• **EXERCISE DESCRIPTION**:
Where a picture appears in the data below, exclude it; restate everything else word for word.

• **ENTRIES SUPPLIED**:
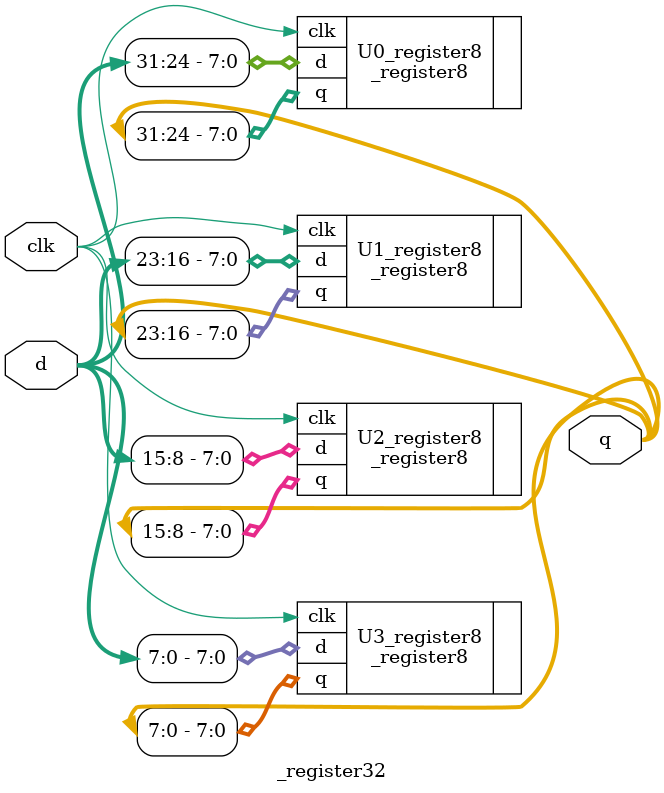
<source format=v>
module _register32(clk, d, q);

	input						clk;	//input clk
	input		[31:0]		d;			//input 32 * D flip-flop
	output	[31:0]		q;				//output 32 bit register
	
	_register8 U0_register8(.clk(clk), .d(d[31:24]), .q(q[31:24]));	//load 8 bit register
	_register8 U1_register8(.clk(clk), .d(d[23:16]), .q(q[23:16]));	//load 8 bit register
	_register8 U2_register8(.clk(clk), .d(d[15:8]), .q(q[15:8]));	//load 8 bit register
	_register8 U3_register8(.clk(clk), .d(d[7:0]), .q(q[7:0]));		//load 8 bit register
	
endmodule

</source>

• **WRITTEN REPLY**:
<source format=v>
module _register32(clk, d, q);

	input						clk;	//input clk
	input		[31:0]		d;			//input 32 * D flip-flop
	output	[31:0]		q;				//output 32 bit register
	
	_register8 U0_register8(.clk(clk), .d(d[31:24]), .q(q[31:24]));	//load 8 bit register
	_register8 U1_register8(.clk(clk), .d(d[23:16]), .q(q[23:16]));	//load 8 bit register
	_register8 U2_register8(.clk(clk), .d(d[15:8]), .q(q[15:8]));	//load 8 bit register
	_register8 U3_register8(.clk(clk), .d(d[7:0]), .q(q[7:0]));		//load 8 bit register
	
endmodule

</source>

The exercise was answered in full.